All entries below are to be duplicated verbatim.

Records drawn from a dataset
—————

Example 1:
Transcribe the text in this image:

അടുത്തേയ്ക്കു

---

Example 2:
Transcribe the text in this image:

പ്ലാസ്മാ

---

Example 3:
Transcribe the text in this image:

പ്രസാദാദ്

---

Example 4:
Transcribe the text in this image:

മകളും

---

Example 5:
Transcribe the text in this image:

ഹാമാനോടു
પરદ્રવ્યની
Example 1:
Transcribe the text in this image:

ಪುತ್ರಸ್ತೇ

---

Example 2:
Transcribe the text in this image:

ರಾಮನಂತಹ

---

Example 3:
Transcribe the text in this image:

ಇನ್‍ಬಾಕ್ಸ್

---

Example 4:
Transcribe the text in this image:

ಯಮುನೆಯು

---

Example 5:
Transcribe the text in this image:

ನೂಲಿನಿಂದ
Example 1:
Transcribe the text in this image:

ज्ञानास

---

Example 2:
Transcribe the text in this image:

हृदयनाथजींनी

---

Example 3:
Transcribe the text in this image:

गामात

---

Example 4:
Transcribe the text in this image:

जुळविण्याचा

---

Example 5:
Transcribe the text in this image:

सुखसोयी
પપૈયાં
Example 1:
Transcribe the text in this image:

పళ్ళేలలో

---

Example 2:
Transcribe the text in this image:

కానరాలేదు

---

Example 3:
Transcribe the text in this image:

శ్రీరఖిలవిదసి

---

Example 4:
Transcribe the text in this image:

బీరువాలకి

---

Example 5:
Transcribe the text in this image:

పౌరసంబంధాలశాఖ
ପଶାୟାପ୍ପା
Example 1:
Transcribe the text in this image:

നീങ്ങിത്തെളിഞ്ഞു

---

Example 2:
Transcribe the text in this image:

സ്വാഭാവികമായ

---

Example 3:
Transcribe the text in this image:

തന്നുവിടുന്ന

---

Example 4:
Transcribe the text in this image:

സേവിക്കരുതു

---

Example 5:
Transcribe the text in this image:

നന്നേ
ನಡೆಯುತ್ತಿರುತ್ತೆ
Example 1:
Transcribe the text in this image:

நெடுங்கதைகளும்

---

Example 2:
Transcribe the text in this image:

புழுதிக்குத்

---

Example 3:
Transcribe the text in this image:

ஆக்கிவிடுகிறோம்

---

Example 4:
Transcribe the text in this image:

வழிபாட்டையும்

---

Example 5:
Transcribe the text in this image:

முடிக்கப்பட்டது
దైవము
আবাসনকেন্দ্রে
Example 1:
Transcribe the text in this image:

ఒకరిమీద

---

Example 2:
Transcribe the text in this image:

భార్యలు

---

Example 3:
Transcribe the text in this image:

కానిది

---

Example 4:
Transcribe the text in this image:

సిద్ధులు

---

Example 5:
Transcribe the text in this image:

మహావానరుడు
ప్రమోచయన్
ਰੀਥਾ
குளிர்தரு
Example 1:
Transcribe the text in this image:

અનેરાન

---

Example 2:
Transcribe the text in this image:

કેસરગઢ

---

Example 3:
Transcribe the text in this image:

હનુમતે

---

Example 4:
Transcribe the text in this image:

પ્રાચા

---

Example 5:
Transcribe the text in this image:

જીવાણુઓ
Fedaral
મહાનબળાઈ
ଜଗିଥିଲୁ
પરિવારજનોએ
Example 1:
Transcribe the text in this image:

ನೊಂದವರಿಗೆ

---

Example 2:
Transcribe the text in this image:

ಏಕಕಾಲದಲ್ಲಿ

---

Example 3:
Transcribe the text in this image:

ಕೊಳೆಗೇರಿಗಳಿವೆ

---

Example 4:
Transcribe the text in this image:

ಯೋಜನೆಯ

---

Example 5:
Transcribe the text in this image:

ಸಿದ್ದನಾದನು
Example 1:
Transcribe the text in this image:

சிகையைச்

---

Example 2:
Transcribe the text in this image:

—————

EXERCISE ANSWER:
Example 1:
Transcribe the text in this image:

അടുത്തേയ്ക്കു

---

Example 2:
Transcribe the text in this image:

പ്ലാസ്മാ

---

Example 3:
Transcribe the text in this image:

പ്രസാദാദ്

---

Example 4:
Transcribe the text in this image:

മകളും

---

Example 5:
Transcribe the text in this image:

ഹാമാനോടു
પરદ્રવ્યની
Example 1:
Transcribe the text in this image:

ಪುತ್ರಸ್ತೇ

---

Example 2:
Transcribe the text in this image:

ರಾಮನಂತಹ

---

Example 3:
Transcribe the text in this image:

ಇನ್‍ಬಾಕ್ಸ್

---

Example 4:
Transcribe the text in this image:

ಯಮುನೆಯು

---

Example 5:
Transcribe the text in this image:

ನೂಲಿನಿಂದ
Example 1:
Transcribe the text in this image:

ज्ञानास

---

Example 2:
Transcribe the text in this image:

हृदयनाथजींनी

---

Example 3:
Transcribe the text in this image:

गामात

---

Example 4:
Transcribe the text in this image:

जुळविण्याचा

---

Example 5:
Transcribe the text in this image:

सुखसोयी
પપૈયાં
Example 1:
Transcribe the text in this image:

పళ్ళేలలో

---

Example 2:
Transcribe the text in this image:

కానరాలేదు

---

Example 3:
Transcribe the text in this image:

శ్రీరఖిలవిదసి

---

Example 4:
Transcribe the text in this image:

బీరువాలకి

---

Example 5:
Transcribe the text in this image:

పౌరసంబంధాలశాఖ
ପଶାୟାପ୍ପା
Example 1:
Transcribe the text in this image:

നീങ്ങിത്തെളിഞ്ഞു

---

Example 2:
Transcribe the text in this image:

സ്വാഭാവികമായ

---

Example 3:
Transcribe the text in this image:

തന്നുവിടുന്ന

---

Example 4:
Transcribe the text in this image:

സേവിക്കരുതു

---

Example 5:
Transcribe the text in this image:

നന്നേ
ನಡೆಯುತ್ತಿರುತ್ತೆ
Example 1:
Transcribe the text in this image:

நெடுங்கதைகளும்

---

Example 2:
Transcribe the text in this image:

புழுதிக்குத்

---

Example 3:
Transcribe the text in this image:

ஆக்கிவிடுகிறோம்

---

Example 4:
Transcribe the text in this image:

வழிபாட்டையும்

---

Example 5:
Transcribe the text in this image:

முடிக்கப்பட்டது
దైవము
আবাসনকেন্দ্রে
Example 1:
Transcribe the text in this image:

ఒకరిమీద

---

Example 2:
Transcribe the text in this image:

భార్యలు

---

Example 3:
Transcribe the text in this image:

కానిది

---

Example 4:
Transcribe the text in this image:

సిద్ధులు

---

Example 5:
Transcribe the text in this image:

మహావానరుడు
ప్రమోచయన్
ਰੀਥਾ
குளிர்தரு
Example 1:
Transcribe the text in this image:

અનેરાન

---

Example 2:
Transcribe the text in this image:

કેસરગઢ

---

Example 3:
Transcribe the text in this image:

હનુમતે

---

Example 4:
Transcribe the text in this image:

પ્રાચા

---

Example 5:
Transcribe the text in this image:

જીવાણુઓ
Fedaral
મહાનબળાઈ
ଜଗିଥିଲୁ
પરિવારજનોએ
Example 1:
Transcribe the text in this image:

ನೊಂದವರಿಗೆ

---

Example 2:
Transcribe the text in this image:

ಏಕಕಾಲದಲ್ಲಿ

---

Example 3:
Transcribe the text in this image:

ಕೊಳೆಗೇರಿಗಳಿವೆ

---

Example 4:
Transcribe the text in this image:

ಯೋಜನೆಯ

---

Example 5:
Transcribe the text in this image:

ಸಿದ್ದನಾದನು
Example 1:
Transcribe the text in this image:

சிகையைச்

---

Example 2:
Transcribe the text in this image:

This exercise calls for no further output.